At some point, it becomes silly not to sell at least a portion of your holdings given the fiduciary duty to your LPs.

And again, this was a standard part of the equation for early stage investors who were lucky enough to board the proverbial rocket ship (lasso a "unicorn") early. But now it seems like it may become standard for investors in some late stage companies, such as the ones listed above.

It's more complicated than my simple math because there are often rights of first refusal (ROFRs) and in some cases, blocks on selling without a company's explicit permission. But this is all getting more fluid as the private markets get more liquid. And so again, I think it's worth wondering if a new standard investment entry point isn't putting money into a company with the exit most likely being a secondary sale to a larger investor in a few years.2

Firms focused on buying secondary shares have also existed for a long time.3 And some to even buy up other firms' entire holdings (or packages of them) at times. But the mega funds and sovereign wealth funds are taking the practice mainstream and scaling it thanks to, well, more money than the public markets are offering. And certainly more money than would-be acquirers have been offering in recent years given the regulatory pressures. "Hackquisitions" alleviated some of this, and the new administration will likely ease more pressure here. But undoubtedly not to the point where someone is going to buy one of these ultra-late stage companies for hundreds of billions of dollars. What was 'IPO or bust' is now 'IPO or trust' (in SoftBank to come along).

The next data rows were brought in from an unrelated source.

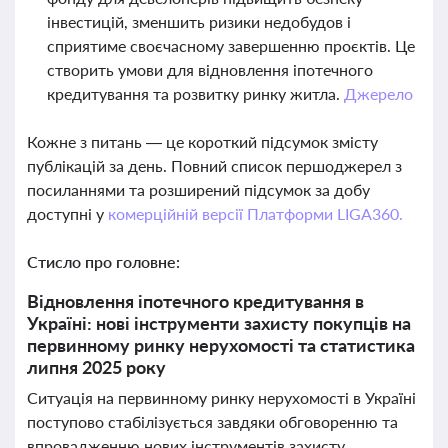
інвестицій, зменшить ризики недобудов і
сприятиме своєчасному завершенню проєктів. Це
створить умови для відновлення іпотечного
кредитування та розвитку ринку житла.
Джерело
Кожне з питань — це короткий підсумок змісту
публікацій за день. Повний список першоджерел з
посиланнями та розширений підсумок за добу
доступні у
комерційній версії Платформи LIGA360.
Стисло про головне:
Відновлення іпотечного кредитування в
Україні: нові інструменти захисту покупців на
первинному ринку нерухомості та статистика
липня 2025 року
Ситуація на первинному ринку нерухомості в Україні
поступово стабілізується завдяки обговоренню та
впровадженню нових інструментів захисту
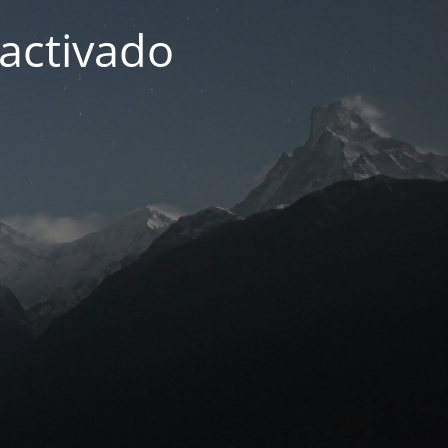
activado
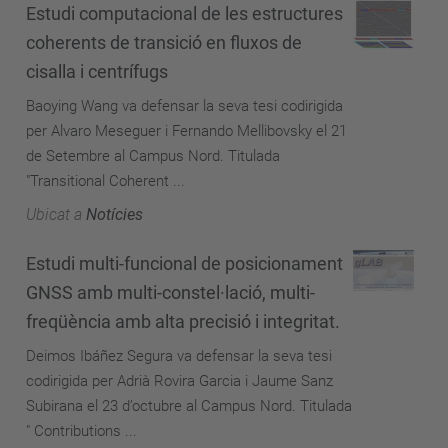
Estudi computacional de les estructures
coherents de transició en fluxos de
cisalla i centrífugs
Baoying Wang va defensar la seva tesi codirigida
per Alvaro Meseguer i Fernando Mellibovsky el 21
de Setembre al Campus Nord. Titulada
"Transitional Coherent ...
Ubicat a
Notícies
Estudi multi-funcional de posicionament
GNSS amb multi-constel·lació, multi-
freqüència amb alta precisió i integritat.
Deimos Ibáñez Segura va defensar la seva tesi
codirigida per Adrià Rovira Garcia i Jaume Sanz
Subirana el 23 d’octubre al Campus Nord. Titulada
" Contributions ...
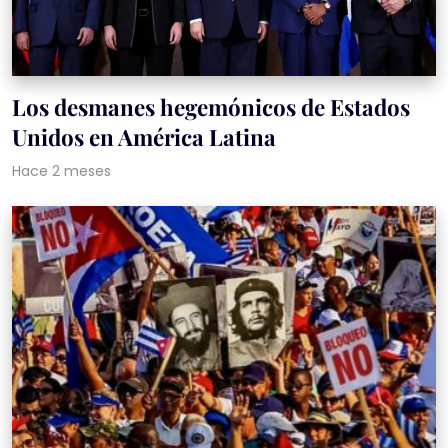
Los desmanes hegemónicos de Estados
Unidos en América Latina
Hace 2 meses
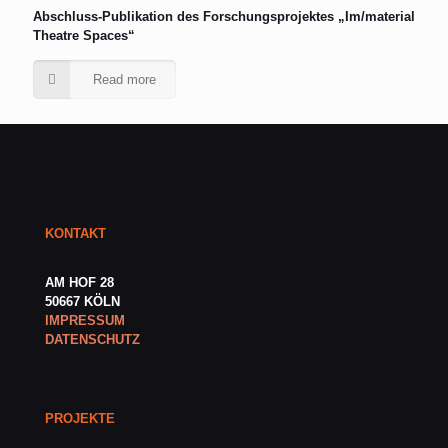
Abschluss-Publikation des Forschungsprojektes „Im/material
Theatre Spaces“
Read more
KONTAKT
AM HOF 28
50667 KÖLN
IMPRESSUM
DATENSCHUTZ
PROJEKTE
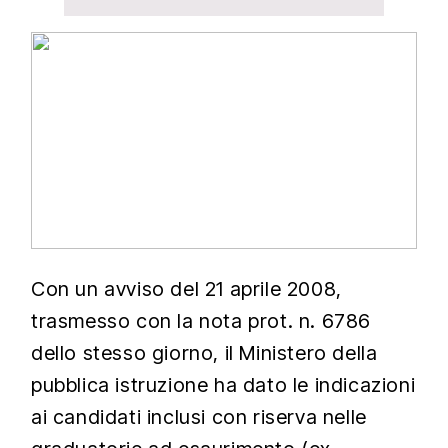
Con un avviso del 21 aprile 2008,
trasmesso con la nota prot. n.
6786
dello stesso giorno, il Ministero della
pubblica istruzione ha dato le indicazioni
ai candidati inclusi con riserva nelle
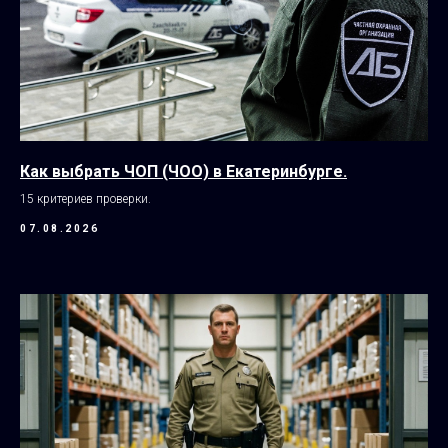
Как выбрать ЧОП (ЧОО) в Екатеринбурге.
15 критериев проверки.
07.08.2026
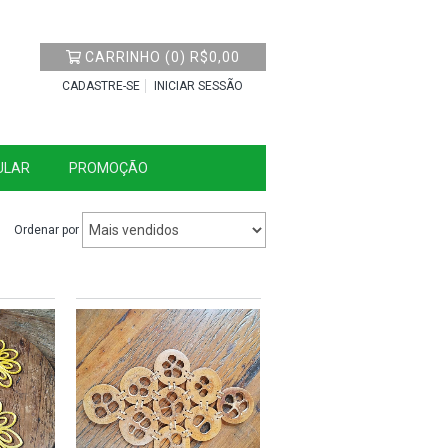
CARRINHO
(
0
)
R$0,00
CADASTRE-SE
INICIAR SESSÃO
ULAR
PROMOÇÃO
Ordenar por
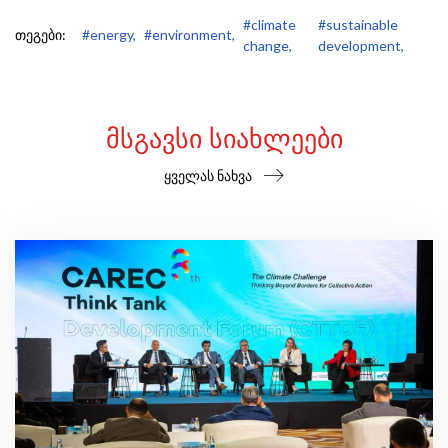
#climate
#sustainable
თეგები:
#energy,
#environment,
change,
development,
ᲛᲡᲒᲐᲕᲡᲘ ᲡᲘᲐᲮᲚᲔᲔᲑᲘ
ყველას ნახვა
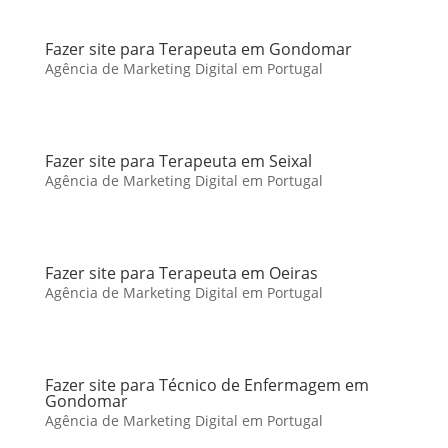
Fazer site para Terapeuta em Gondomar
Agência de Marketing Digital em Portugal
Fazer site para Terapeuta em Seixal
Agência de Marketing Digital em Portugal
Fazer site para Terapeuta em Oeiras
Agência de Marketing Digital em Portugal
Fazer site para Técnico de Enfermagem em
Gondomar
Agência de Marketing Digital em Portugal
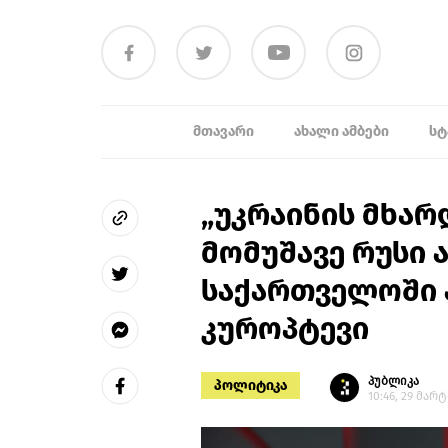
ᲛᲗᲐᲕᲐᲠᲘ
ᲐᲮᲐᲚᲘ ᲐᲛᲑᲔᲑᲘ
ᲡᲢ
„უკრაინის მხარ
მომუშავე რუსი 
საქართველოში ა
კუროპტევი
პუბლიკა
პოლიტიკა
10:46, 29 მარტ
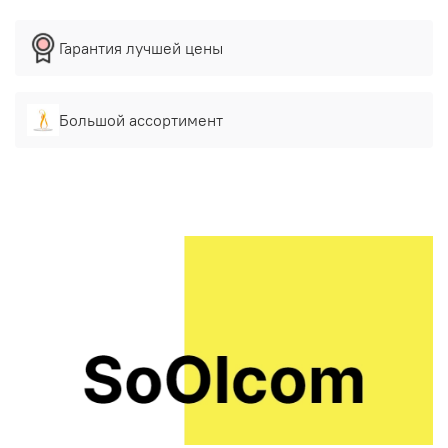
Гарантия лучшей цены
Большой ассортимент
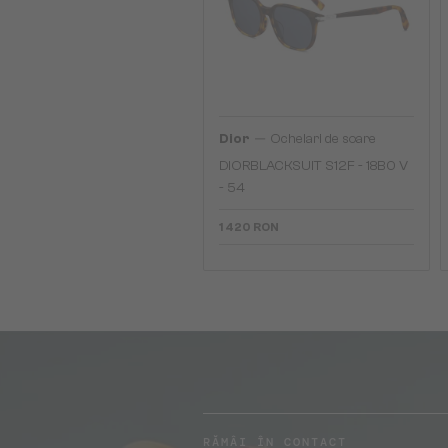
—
Dior
Ochelari de soare
DIORBLACKSUIT S12F - 18B0 V
- 54
1 420 RON
RĂMÂI ÎN CONTACT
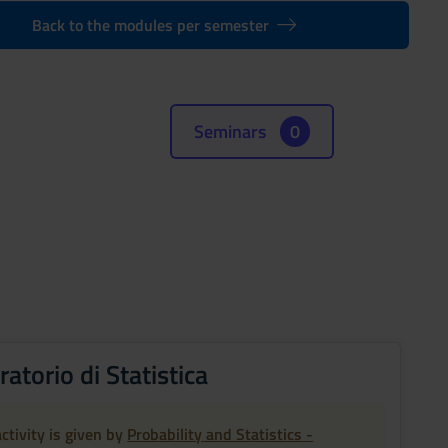
Back to the modules per semester
Seminars
0
atorio di Statistica
ctivity is given by
Probability and Statistics -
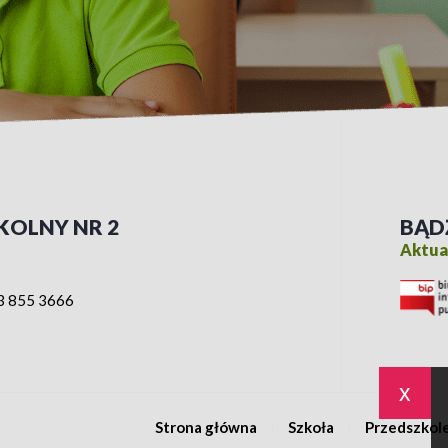
KOLNY NR 2
BĄD
Aktual
3 855 3666
x
Strona główna
Szkoła
Przedszkol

Certainly from an IRR perspective all of this makes sense given the increasingly elongated IPO timetables. But at these multiples on these late stage rounds, it makes sense from a DPI perspective too!

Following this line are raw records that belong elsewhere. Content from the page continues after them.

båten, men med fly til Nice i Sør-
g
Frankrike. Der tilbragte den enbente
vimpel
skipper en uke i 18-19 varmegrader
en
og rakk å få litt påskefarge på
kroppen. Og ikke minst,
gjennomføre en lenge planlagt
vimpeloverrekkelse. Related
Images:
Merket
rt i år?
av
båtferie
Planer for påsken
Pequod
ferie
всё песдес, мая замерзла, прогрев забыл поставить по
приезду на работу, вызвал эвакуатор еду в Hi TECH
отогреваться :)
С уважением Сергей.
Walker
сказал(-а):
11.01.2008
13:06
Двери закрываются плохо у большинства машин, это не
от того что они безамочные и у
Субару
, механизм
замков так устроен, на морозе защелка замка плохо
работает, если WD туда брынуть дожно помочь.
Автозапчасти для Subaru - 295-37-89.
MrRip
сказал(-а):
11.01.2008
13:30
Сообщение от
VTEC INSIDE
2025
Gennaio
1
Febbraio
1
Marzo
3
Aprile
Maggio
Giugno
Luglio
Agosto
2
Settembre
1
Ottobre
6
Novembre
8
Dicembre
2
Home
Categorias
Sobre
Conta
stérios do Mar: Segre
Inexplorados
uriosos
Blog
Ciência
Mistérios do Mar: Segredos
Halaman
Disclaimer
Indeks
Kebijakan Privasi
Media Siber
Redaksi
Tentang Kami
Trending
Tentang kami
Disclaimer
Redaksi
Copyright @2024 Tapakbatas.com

On the flipside, this being the actual model feels a bit pyramid scheme-y. But to quote John Tuld in Margin Call: "We are selling to willing buyers at the current fair market price." I mean, at the end of the day, this is what a market is – what's shifting is simply the exit path. Because it has shifted! But the model, at least as stated publicly, has not yet. My question is if it should? Or will it take a trillion dollar private company to make this all more obvious? So... give it a year?


1 Though one element of this new "bet" would probably have to be on the founder and/or founding team's ability to raise money. I mean, to some extent that's always part of the bet, but in this world, you'd have to be really good at it. History has many examples of people who are really good at it ranging from Adam Neumann to Elon Musk to now, yes Sam Altman.

2 Also, one nice "bonus" of this model is that you probably don't have to exit the position entirely. Again, just as many early stage funds now just sell a portion of their position, later stage funds could do this as well while maintaining a stake for optionality and upside -- assuming the company was okay with that, of course. It does create a sort of weird tension where you'd be signaling that you believe in the company, but not enough to keep all your money in. Still, at high enough prices, it's just a math equation (which is how many seed/early funds talk about exiting some of their positions now, to return capital to LPs, etc)...

3 I get an email from various such firms about interest in buying Stripe shares about once a week -- and have for years at this point.